### Activity
In the clinical trial design text, what are modal values?

### Excerpted text
┄┄┄┄┄┄┄┄┄┄
Learning from the past: four pillars of clinical trial design

Date: 11. 18. 2021

Although existing problems in clinical trial design have been intensified by COVID-19, the pandemic was not the root cause of these issues. Many trials are at risk due to design issues, resulting in costly protocol amendments and delays. At Phesi, we take a four pillars approach that lets sponsors tackle long-standing problems in trial design. We help our clients to ask the right questions, and we consistently deliver reliable, actionable answers.

Pillar one: Transforming trial design with modal values

Modal values are data that appear most often in historic trial data as the most commonly used protocol elements – including age, gender, treatment duration, outcome measures and treatment comparators, disease measures, concomitant medications, comorbidities and laboratory parameters. In other words, all the possible design elements in a protocol. These data points can be used to apply modal value-based design and so help to identify potential anomalies in a protocol that may cause operational failure or delay.
┄┄┄┄┄┄┄┄┄┄
### Records supplied
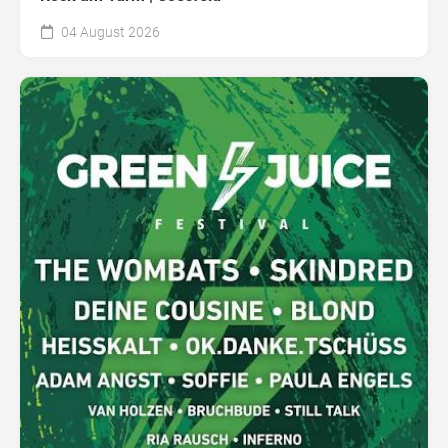
04 August 2026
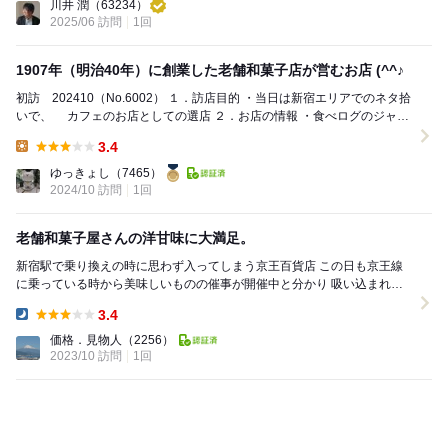
川井 潤
（63234）
2025/06 訪問
1回
1907年（明治40年）に創業した老舗和菓子店が営むお店 (^^♪
初訪 202410（No.6002） １．訪店目的 ・当日は新宿エリアでのネタ拾
いで、 カフェのお店としての選店 ２．お店の情報 ・食べログのジャン
ル：釜飯、甘味処...
3.4
Lunch:
ゆっきょし
（7465）
2024/10 訪問
1回
老舗和菓子屋さんの洋甘味に大満足。
新宿駅で乗り換えの時に思わず入ってしまう京王百貨店 この日も京王線
に乗っている時から美味しいものの催事が開催中と分かり 吸い込まれる
ようにカミさんと二人、百貨店に入り会場へ...
3.4
Dinner:
価格．見物人
（2256）
2023/10 訪問
1回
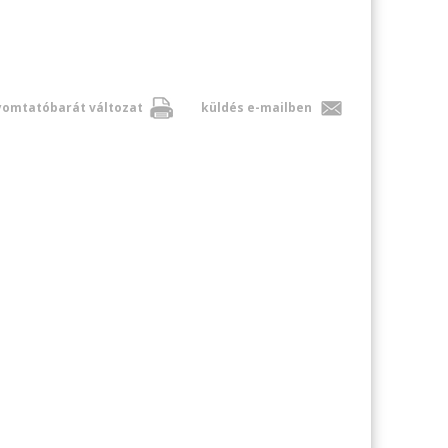
omtatóbarát változat
küldés e-mailben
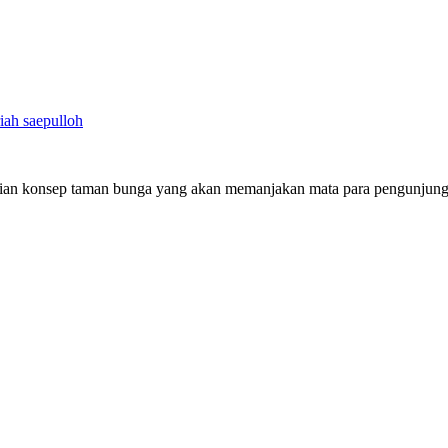
riah saepulloh
ajian konsep taman bunga yang akan memanjakan mata para pengunjung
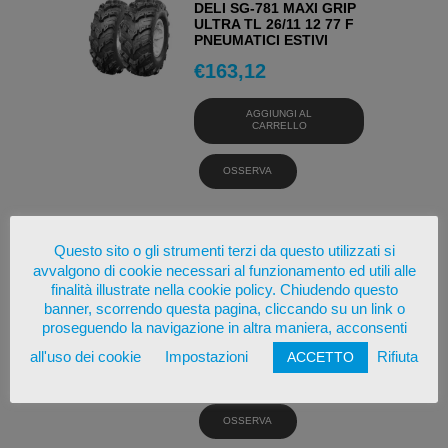
DELI SG-781 MAXI GRIP
ULTRA TL 26/11 12 77 F
PNEUMATICI ESTIVI
€
163,12
AGGIUNGI AL
CARRELLO
OSSERVA
Questo sito o gli strumenti terzi da questo utilizzati si
SHINKO SR777 HD WW
avvalgono di cookie necessari al funzionamento ed utili alle
WW / 77 H PNEUMATICI
finalità illustrate nella cookie policy. Chiudendo questo
ESTIVI
banner, scorrendo questa pagina, cliccando su un link o
€
139,31
proseguendo la navigazione in altra maniera, acconsenti
all'uso dei cookie
Impostazioni
Rifiuta
ACCETTO
AGGIUNGI AL
CARRELLO
OSSERVA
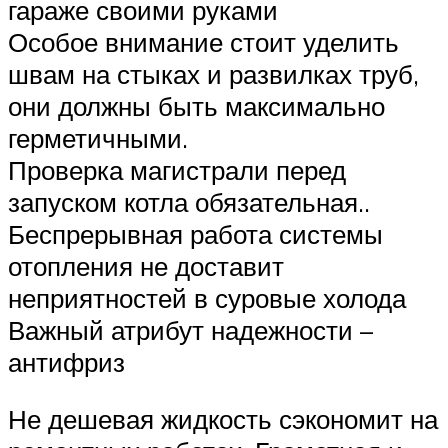
гараже своими руками
Особое внимание стоит уделить
швам на стыках и развилках труб,
они должны быть максимально
герметичными.
Проверка магистрали перед
запуском котла обязательная..
Беспрерывная работа системы
отопления не доставит
неприятностей в суровые холода
Важный атрибут надежности –
антифриз
Не дешевая жидкость сэкономит на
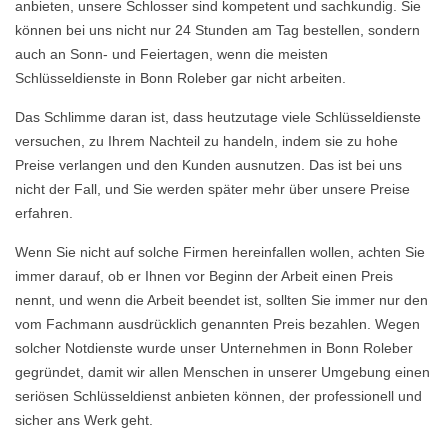
anbieten, unsere Schlosser sind kompetent und sachkundig. Sie
können bei uns nicht nur 24 Stunden am Tag bestellen, sondern
auch an Sonn- und Feiertagen, wenn die meisten
Schlüsseldienste in Bonn Roleber gar nicht arbeiten.
Das Schlimme daran ist, dass heutzutage viele Schlüsseldienste
versuchen, zu Ihrem Nachteil zu handeln, indem sie zu hohe
Preise verlangen und den Kunden ausnutzen. Das ist bei uns
nicht der Fall, und Sie werden später mehr über unsere Preise
erfahren.
Wenn Sie nicht auf solche Firmen hereinfallen wollen, achten Sie
immer darauf, ob er Ihnen vor Beginn der Arbeit einen Preis
nennt, und wenn die Arbeit beendet ist, sollten Sie immer nur den
vom Fachmann ausdrücklich genannten Preis bezahlen. Wegen
solcher Notdienste wurde unser Unternehmen in Bonn Roleber
gegründet, damit wir allen Menschen in unserer Umgebung einen
seriösen Schlüsseldienst anbieten können, der professionell und
sicher ans Werk geht.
┄┄┄┄┄┄┄┄┄┄
### Solved exercise
Data that appear most often in historic trial data as the most commonly used protocol elements.